Stored entries:
▶

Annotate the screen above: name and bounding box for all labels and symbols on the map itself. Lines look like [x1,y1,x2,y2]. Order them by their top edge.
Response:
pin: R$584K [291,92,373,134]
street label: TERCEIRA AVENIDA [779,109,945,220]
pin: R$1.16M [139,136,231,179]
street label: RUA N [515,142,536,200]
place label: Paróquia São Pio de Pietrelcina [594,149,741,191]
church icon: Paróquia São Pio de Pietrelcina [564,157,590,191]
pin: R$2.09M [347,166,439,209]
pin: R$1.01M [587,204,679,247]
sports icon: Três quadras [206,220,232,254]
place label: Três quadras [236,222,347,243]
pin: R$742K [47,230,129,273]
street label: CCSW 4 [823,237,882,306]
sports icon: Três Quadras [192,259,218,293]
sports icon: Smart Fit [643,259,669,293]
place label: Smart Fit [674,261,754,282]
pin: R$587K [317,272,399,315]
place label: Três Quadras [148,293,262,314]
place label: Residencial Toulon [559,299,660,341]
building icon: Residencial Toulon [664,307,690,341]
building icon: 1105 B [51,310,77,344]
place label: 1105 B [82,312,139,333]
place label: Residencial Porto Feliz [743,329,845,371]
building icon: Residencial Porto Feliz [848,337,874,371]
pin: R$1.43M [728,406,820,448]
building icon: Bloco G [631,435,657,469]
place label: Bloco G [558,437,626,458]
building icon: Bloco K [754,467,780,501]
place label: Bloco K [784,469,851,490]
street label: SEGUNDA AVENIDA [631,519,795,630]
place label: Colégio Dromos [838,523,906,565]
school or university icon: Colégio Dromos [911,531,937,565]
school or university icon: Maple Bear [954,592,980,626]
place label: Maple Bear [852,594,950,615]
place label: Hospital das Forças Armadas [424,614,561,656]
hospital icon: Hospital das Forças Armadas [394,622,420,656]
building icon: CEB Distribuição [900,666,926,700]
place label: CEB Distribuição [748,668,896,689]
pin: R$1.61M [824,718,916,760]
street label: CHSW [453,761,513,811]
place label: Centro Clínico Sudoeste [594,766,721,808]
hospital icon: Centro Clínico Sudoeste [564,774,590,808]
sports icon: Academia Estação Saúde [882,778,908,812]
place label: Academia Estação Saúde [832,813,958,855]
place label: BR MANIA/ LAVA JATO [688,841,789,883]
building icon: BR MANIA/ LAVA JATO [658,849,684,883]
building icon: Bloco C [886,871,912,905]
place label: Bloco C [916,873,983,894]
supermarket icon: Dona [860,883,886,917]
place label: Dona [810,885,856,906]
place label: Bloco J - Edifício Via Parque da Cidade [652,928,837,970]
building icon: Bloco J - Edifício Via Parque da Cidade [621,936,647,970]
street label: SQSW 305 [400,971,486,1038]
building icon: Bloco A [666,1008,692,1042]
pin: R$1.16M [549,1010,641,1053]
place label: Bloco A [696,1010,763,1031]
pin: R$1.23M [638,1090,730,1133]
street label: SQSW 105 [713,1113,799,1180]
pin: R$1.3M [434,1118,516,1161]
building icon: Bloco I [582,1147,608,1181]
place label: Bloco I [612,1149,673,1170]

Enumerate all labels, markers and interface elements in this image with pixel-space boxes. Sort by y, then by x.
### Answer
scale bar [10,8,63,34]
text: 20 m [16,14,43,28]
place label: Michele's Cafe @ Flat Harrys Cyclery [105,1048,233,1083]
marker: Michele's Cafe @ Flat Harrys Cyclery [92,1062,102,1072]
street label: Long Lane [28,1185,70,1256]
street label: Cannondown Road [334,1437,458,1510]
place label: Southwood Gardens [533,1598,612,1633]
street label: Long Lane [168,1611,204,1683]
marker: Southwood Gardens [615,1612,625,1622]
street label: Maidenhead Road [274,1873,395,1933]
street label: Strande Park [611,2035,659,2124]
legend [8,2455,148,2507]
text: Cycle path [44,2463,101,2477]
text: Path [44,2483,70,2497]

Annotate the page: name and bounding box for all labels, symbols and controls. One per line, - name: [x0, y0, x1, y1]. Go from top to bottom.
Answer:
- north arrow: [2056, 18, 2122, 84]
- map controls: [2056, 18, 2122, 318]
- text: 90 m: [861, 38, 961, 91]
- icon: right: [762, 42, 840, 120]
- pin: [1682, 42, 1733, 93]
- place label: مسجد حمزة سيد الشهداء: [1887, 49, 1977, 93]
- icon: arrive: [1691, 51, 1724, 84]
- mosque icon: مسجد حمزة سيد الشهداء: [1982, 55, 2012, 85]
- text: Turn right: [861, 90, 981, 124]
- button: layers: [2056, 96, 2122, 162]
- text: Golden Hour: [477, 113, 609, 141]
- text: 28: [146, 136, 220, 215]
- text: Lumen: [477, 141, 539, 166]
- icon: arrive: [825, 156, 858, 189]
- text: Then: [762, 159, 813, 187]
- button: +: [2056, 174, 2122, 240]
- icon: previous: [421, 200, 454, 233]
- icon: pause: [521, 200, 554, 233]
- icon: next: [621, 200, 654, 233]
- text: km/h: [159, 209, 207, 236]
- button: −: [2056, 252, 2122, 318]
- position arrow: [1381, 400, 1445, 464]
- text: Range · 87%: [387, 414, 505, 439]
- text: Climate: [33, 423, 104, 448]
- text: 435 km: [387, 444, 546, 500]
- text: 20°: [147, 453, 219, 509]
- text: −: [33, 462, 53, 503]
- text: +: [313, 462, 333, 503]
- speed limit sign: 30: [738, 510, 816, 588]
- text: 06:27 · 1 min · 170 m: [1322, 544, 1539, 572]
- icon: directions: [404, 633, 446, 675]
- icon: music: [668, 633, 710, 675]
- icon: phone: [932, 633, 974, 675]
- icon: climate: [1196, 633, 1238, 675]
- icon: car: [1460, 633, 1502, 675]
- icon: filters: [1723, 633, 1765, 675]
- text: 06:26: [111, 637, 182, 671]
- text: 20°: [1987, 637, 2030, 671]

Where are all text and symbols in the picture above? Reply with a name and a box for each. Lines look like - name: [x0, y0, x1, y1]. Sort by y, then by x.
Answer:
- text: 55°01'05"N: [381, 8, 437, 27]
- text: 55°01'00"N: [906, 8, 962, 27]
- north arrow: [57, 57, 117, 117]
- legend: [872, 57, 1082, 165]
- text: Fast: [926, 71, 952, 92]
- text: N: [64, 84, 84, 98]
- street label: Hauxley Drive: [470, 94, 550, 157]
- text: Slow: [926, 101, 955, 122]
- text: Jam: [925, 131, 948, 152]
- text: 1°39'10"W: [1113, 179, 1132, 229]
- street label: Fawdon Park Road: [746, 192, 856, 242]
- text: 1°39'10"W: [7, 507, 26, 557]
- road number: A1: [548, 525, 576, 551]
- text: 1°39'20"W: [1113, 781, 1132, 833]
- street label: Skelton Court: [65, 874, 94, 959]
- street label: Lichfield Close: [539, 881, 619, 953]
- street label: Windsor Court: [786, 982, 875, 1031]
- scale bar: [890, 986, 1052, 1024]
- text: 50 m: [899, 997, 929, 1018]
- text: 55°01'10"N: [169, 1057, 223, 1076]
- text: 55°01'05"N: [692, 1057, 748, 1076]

◀

Exercise aim: An exact copy of every record above is what's needed here.

Answer to this task:
Annotate the screen above: name and bounding box for all labels and symbols on the map itself. Lines look like [x1,y1,x2,y2]. Order them by their top edge.
Response:
pin: R$584K [291,92,373,134]
street label: TERCEIRA AVENIDA [779,109,945,220]
pin: R$1.16M [139,136,231,179]
street label: RUA N [515,142,536,200]
place label: Paróquia São Pio de Pietrelcina [594,149,741,191]
church icon: Paróquia São Pio de Pietrelcina [564,157,590,191]
pin: R$2.09M [347,166,439,209]
pin: R$1.01M [587,204,679,247]
sports icon: Três quadras [206,220,232,254]
place label: Três quadras [236,222,347,243]
pin: R$742K [47,230,129,273]
street label: CCSW 4 [823,237,882,306]
sports icon: Três Quadras [192,259,218,293]
sports icon: Smart Fit [643,259,669,293]
place label: Smart Fit [674,261,754,282]
pin: R$587K [317,272,399,315]
place label: Três Quadras [148,293,262,314]
place label: Residencial Toulon [559,299,660,341]
building icon: Residencial Toulon [664,307,690,341]
building icon: 1105 B [51,310,77,344]
place label: 1105 B [82,312,139,333]
place label: Residencial Porto Feliz [743,329,845,371]
building icon: Residencial Porto Feliz [848,337,874,371]
pin: R$1.43M [728,406,820,448]
building icon: Bloco G [631,435,657,469]
place label: Bloco G [558,437,626,458]
building icon: Bloco K [754,467,780,501]
place label: Bloco K [784,469,851,490]
street label: SEGUNDA AVENIDA [631,519,795,630]
place label: Colégio Dromos [838,523,906,565]
school or university icon: Colégio Dromos [911,531,937,565]
school or university icon: Maple Bear [954,592,980,626]
place label: Maple Bear [852,594,950,615]
place label: Hospital das Forças Armadas [424,614,561,656]
hospital icon: Hospital das Forças Armadas [394,622,420,656]
building icon: CEB Distribuição [900,666,926,700]
place label: CEB Distribuição [748,668,896,689]
pin: R$1.61M [824,718,916,760]
street label: CHSW [453,761,513,811]
place label: Centro Clínico Sudoeste [594,766,721,808]
hospital icon: Centro Clínico Sudoeste [564,774,590,808]
sports icon: Academia Estação Saúde [882,778,908,812]
place label: Academia Estação Saúde [832,813,958,855]
place label: BR MANIA/ LAVA JATO [688,841,789,883]
building icon: BR MANIA/ LAVA JATO [658,849,684,883]
building icon: Bloco C [886,871,912,905]
place label: Bloco C [916,873,983,894]
supermarket icon: Dona [860,883,886,917]
place label: Dona [810,885,856,906]
place label: Bloco J - Edifício Via Parque da Cidade [652,928,837,970]
building icon: Bloco J - Edifício Via Parque da Cidade [621,936,647,970]
street label: SQSW 305 [400,971,486,1038]
building icon: Bloco A [666,1008,692,1042]
pin: R$1.16M [549,1010,641,1053]
place label: Bloco A [696,1010,763,1031]
pin: R$1.23M [638,1090,730,1133]
street label: SQSW 105 [713,1113,799,1180]
pin: R$1.3M [434,1118,516,1161]
building icon: Bloco I [582,1147,608,1181]
place label: Bloco I [612,1149,673,1170]

Enumerate all labels, markers and interface elements in this image with pixel-space boxes. Sort by y, then by x.
### Answer
scale bar [10,8,63,34]
text: 20 m [16,14,43,28]
place label: Michele's Cafe @ Flat Harrys Cyclery [105,1048,233,1083]
marker: Michele's Cafe @ Flat Harrys Cyclery [92,1062,102,1072]
street label: Long Lane [28,1185,70,1256]
street label: Cannondown Road [334,1437,458,1510]
place label: Southwood Gardens [533,1598,612,1633]
street label: Long Lane [168,1611,204,1683]
marker: Southwood Gardens [615,1612,625,1622]
street label: Maidenhead Road [274,1873,395,1933]
street label: Strande Park [611,2035,659,2124]
legend [8,2455,148,2507]
text: Cycle path [44,2463,101,2477]
text: Path [44,2483,70,2497]

Annotate the page: name and bounding box for all labels, symbols and controls. One per line, - name: [x0, y0, x1, y1]. Go from top to bottom.
Answer:
- north arrow: [2056, 18, 2122, 84]
- map controls: [2056, 18, 2122, 318]
- text: 90 m: [861, 38, 961, 91]
- icon: right: [762, 42, 840, 120]
- pin: [1682, 42, 1733, 93]
- place label: مسجد حمزة سيد الشهداء: [1887, 49, 1977, 93]
- icon: arrive: [1691, 51, 1724, 84]
- mosque icon: مسجد حمزة سيد الشهداء: [1982, 55, 2012, 85]
- text: Turn right: [861, 90, 981, 124]
- button: layers: [2056, 96, 2122, 162]
- text: Golden Hour: [477, 113, 609, 141]
- text: 28: [146, 136, 220, 215]
- text: Lumen: [477, 141, 539, 166]
- icon: arrive: [825, 156, 858, 189]
- text: Then: [762, 159, 813, 187]
- button: +: [2056, 174, 2122, 240]
- icon: previous: [421, 200, 454, 233]
- icon: pause: [521, 200, 554, 233]
- icon: next: [621, 200, 654, 233]
- text: km/h: [159, 209, 207, 236]
- button: −: [2056, 252, 2122, 318]
- position arrow: [1381, 400, 1445, 464]
- text: Range · 87%: [387, 414, 505, 439]
- text: Climate: [33, 423, 104, 448]
- text: 435 km: [387, 444, 546, 500]
- text: 20°: [147, 453, 219, 509]
- text: −: [33, 462, 53, 503]
- text: +: [313, 462, 333, 503]
- speed limit sign: 30: [738, 510, 816, 588]
- text: 06:27 · 1 min · 170 m: [1322, 544, 1539, 572]
- icon: directions: [404, 633, 446, 675]
- icon: music: [668, 633, 710, 675]
- icon: phone: [932, 633, 974, 675]
- icon: climate: [1196, 633, 1238, 675]
- icon: car: [1460, 633, 1502, 675]
- icon: filters: [1723, 633, 1765, 675]
- text: 06:26: [111, 637, 182, 671]
- text: 20°: [1987, 637, 2030, 671]

Where are all text and symbols in the picture above? Reply with a name and a box for each. Lines look like - name: [x0, y0, x1, y1]. Sort by y, then by x.
Answer:
- text: 55°01'05"N: [381, 8, 437, 27]
- text: 55°01'00"N: [906, 8, 962, 27]
- north arrow: [57, 57, 117, 117]
- legend: [872, 57, 1082, 165]
- text: Fast: [926, 71, 952, 92]
- text: N: [64, 84, 84, 98]
- street label: Hauxley Drive: [470, 94, 550, 157]
- text: Slow: [926, 101, 955, 122]
- text: Jam: [925, 131, 948, 152]
- text: 1°39'10"W: [1113, 179, 1132, 229]
- street label: Fawdon Park Road: [746, 192, 856, 242]
- text: 1°39'10"W: [7, 507, 26, 557]
- road number: A1: [548, 525, 576, 551]
- text: 1°39'20"W: [1113, 781, 1132, 833]
- street label: Skelton Court: [65, 874, 94, 959]
- street label: Lichfield Close: [539, 881, 619, 953]
- street label: Windsor Court: [786, 982, 875, 1031]
- scale bar: [890, 986, 1052, 1024]
- text: 50 m: [899, 997, 929, 1018]
- text: 55°01'10"N: [169, 1057, 223, 1076]
- text: 55°01'05"N: [692, 1057, 748, 1076]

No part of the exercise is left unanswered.